EXTRAIT À LIRE:
☆ ☆ ☆ ☆
Pourquoi les Français sont-ils de plus en plus Révolutionnaires ?


Cette étude très fouillée est de plus en plus d’actualité et nous met au cœur d’un sujet majeur d’aujourd’hui : comment se fait-il que les citoyens s’éloignent de la démocratie ?

Pourquoi y a-t-il toujours des citoyens qui appellent de leurs vœux une révolution pour changer le système alors que nous sommes en démocratie ?

Et plus encore, pourquoi y en a-t-il de plus en plus en France ?

Pourtant n’est-ce pas l’avantage d’une démocratie de pouvoir changer la politique ou le système par l’exercice de son droit de vote … sans violence ?

3 chercheurs en Sciences politiques se sont intéressés à la question et ont mené une vaste étude. Cette étude s’appuie sur une analyse de la période 1990 – 2008 dans 15 pays européens et inclut près de 40 000 personnes.

Les raisons d’un désir insurrectionnel

Cette étude démontre que le désir insurrectionnel tient à 3 facteurs :

  1. L’absence de représentation, par exemple l’absence de proportionnelle ;
  2. La quasi absence de l’alternance ;
  3. La faiblesse de vrais contre-pouvoir comme une dose de démocratie directe ;

La montée de cette envie révolutionnaire est simplement due au fait que de plus en plus de citoyens votent pour des partis qui n’ont pas de chance d’accéder au gouvernement. Pour remettre ces citoyens dans le chemin de la démocratie il faudrait donc amender les institutions pour mieux représenter les perdants du système électoral.

 

Et effectivement, ce sont bien ceux qui soutiennent les partis d’opposition qui forment la majorité de ceux qui veulent changer la société de façon radicale par une révolution. Très logiquement plus leur parti est loin du pouvoir plus ils sont révolutionnaires. Et cela est vrai pour tous, riches ou pauvres, de droite comme de gauche.

Ce facteur est renforcé dans des pays comme la France. Pourquoi ? Car les institutions donnent une prime au parti majoritaire et ne laissent aucune place à l’opposition.

Ainsi selon un sondage Ifop (mars 2019), 39% des Français pensent qu’il faut une révolution pour réformer le pays. C’est un niveau incroyablement élevé.

A noter que ce taux monte aussi dans toute l’Europe (sauf la Suède), même si les niveaux sont beaucoup moins élevés : en moyenne en Europe on est passé de 4,5% de citoyens favorables à un révolution en 1990 à 8% en 2008.

 

Les facteurs pacificateurs d’une démocratie

Karl Popper ne disait-il pas que « Dans une démocratie, on peut se débarrasser d’un gouvernement sans effusion de sang » ?

Alors pourquoi de plus en plus de citoyens n’adhèrent plus à ce propos ?

Pour répondre à cette question, les auteurs analysent les 3 facteurs pacificateurs d’une démocratie :

  1. La règle majoritaire

‘Si la majorité l’a voulu, nous devrions l’accepter’.
☆ ☆ ☆ ☆
CONSIGNE: Reprenez le texte sur l'attrait croissant des Français pour la révolution à la suite de sa dernière phrase et poursuivez sa rédaction. Le matériel qui suit est indépendant du texte.

DONNÉES PRÉSENTÉES:
☆ ☆ ☆ ☆
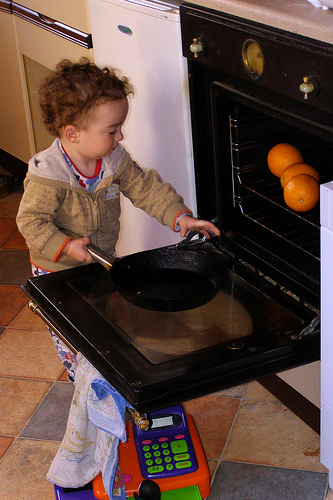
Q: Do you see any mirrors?
A: No, there are no mirrors.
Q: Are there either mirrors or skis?
A: No, there are no mirrors or skis.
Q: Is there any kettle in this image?
A: No, there are no kettles.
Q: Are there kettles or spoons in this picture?
A: No, there are no kettles or spoons.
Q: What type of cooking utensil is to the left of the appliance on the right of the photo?
A: The cooking utensil is a skillet.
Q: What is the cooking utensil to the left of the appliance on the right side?
A: The cooking utensil is a skillet.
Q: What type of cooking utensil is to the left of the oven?
A: The cooking utensil is a skillet.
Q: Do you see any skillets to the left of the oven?
A: Yes, there is a skillet to the left of the oven.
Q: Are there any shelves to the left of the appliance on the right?
A: No, there is a skillet to the left of the oven.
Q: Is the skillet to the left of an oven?
A: Yes, the skillet is to the left of an oven.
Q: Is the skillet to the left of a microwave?
A: No, the skillet is to the left of an oven.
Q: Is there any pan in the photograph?
A: Yes, there is a pan.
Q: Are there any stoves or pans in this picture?
A: Yes, there is a pan.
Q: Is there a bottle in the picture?
A: No, there are no bottles.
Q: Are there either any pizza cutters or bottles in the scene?
A: No, there are no bottles or pizza cutters.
☆ ☆ ☆ ☆
RÉPONSE:
En réalité nous sommes plutôt mauvais perdants. Lorsque nous perdons les élections nous avons tendance à penser … que les règles du jeu sont mauvaises.

Il faudrait, pour réduire cet effet, réduire tout simplement le nombre de perdants politiques

  1. L’alternance

‘J’ai perdu cette fois-ci mais je gagnerai la prochaine fois’.

Ici l’argument de Karl Popper est très vrai : si je pense que mes idées ou mon parti n’ont aucune chance d’accéder au pouvoir, alors les chances que je sois favorable à une révolution augmentent.

  1. La division du pouvoir

Si le pouvoir est partagé au sein des institutions, les perdants politiques ne perdent pas toute influence sur la décision politique. On a une sorte de garantie de ne jamais perdre entièrement le pouvoir.

Ce n’est donc pas étonnant que les démocraties avec un système électoral proportionnel et un pouvoir partagé aient le plus faible taux de citoyens désirant une révolution.

Ainsi le Danemark qui correspond à ce profil a le taux le plus faible (1,5%) là où la France a le taux le plus élevé. Et ce taux en France ne cesse de monter : 15% en 2008, 39% en 2019 comme nous venons de le voir.

Effectivement le système français aux élections de 2017 a attribué 62% des sièges de l’Assemblée Nationale à 15% des inscrits. La plupart des partis pour lesquels les Français ont voté ne sont pas en position d’influer sur la politique du pays, que ce soit au sein du Parlement ou en dehors via des systèmes de démocratie directe par exemple. Cela explique très simplement que la France est le pays où les candidats à la révolution sont les plus nombreux.

Mais ces résultats expliquent-ils suffisamment la montée des attitudes révolutionnaires ?

Les auteurs montrent que cette hausse s’explique aussi par l’augmentation du nombre de perdants dans le jeu politique. Le nombre de personnes qui ne sont pas représentées au gouvernement est en hausse dans tous les pays. En France le gouvernement représente 2 fois moins de Françaises et de Français en 30 ans (de 30% à 15%) : en 1990 70% des Français n’étaient pas représentés, en 2017, c’est 85%.

A noter que les sentiments révolutionnaires sont aussi forts chez les abstentionnistes que chez les votants.

*

Les auteurs voient comme seule issue pour améliorer la situation d’accroître la représentation des citoyens. Les solutions sont alors le système proportionnel et les systèmes de démocratie directe qui permettent aux citoyens non représentés de gagner des batailles.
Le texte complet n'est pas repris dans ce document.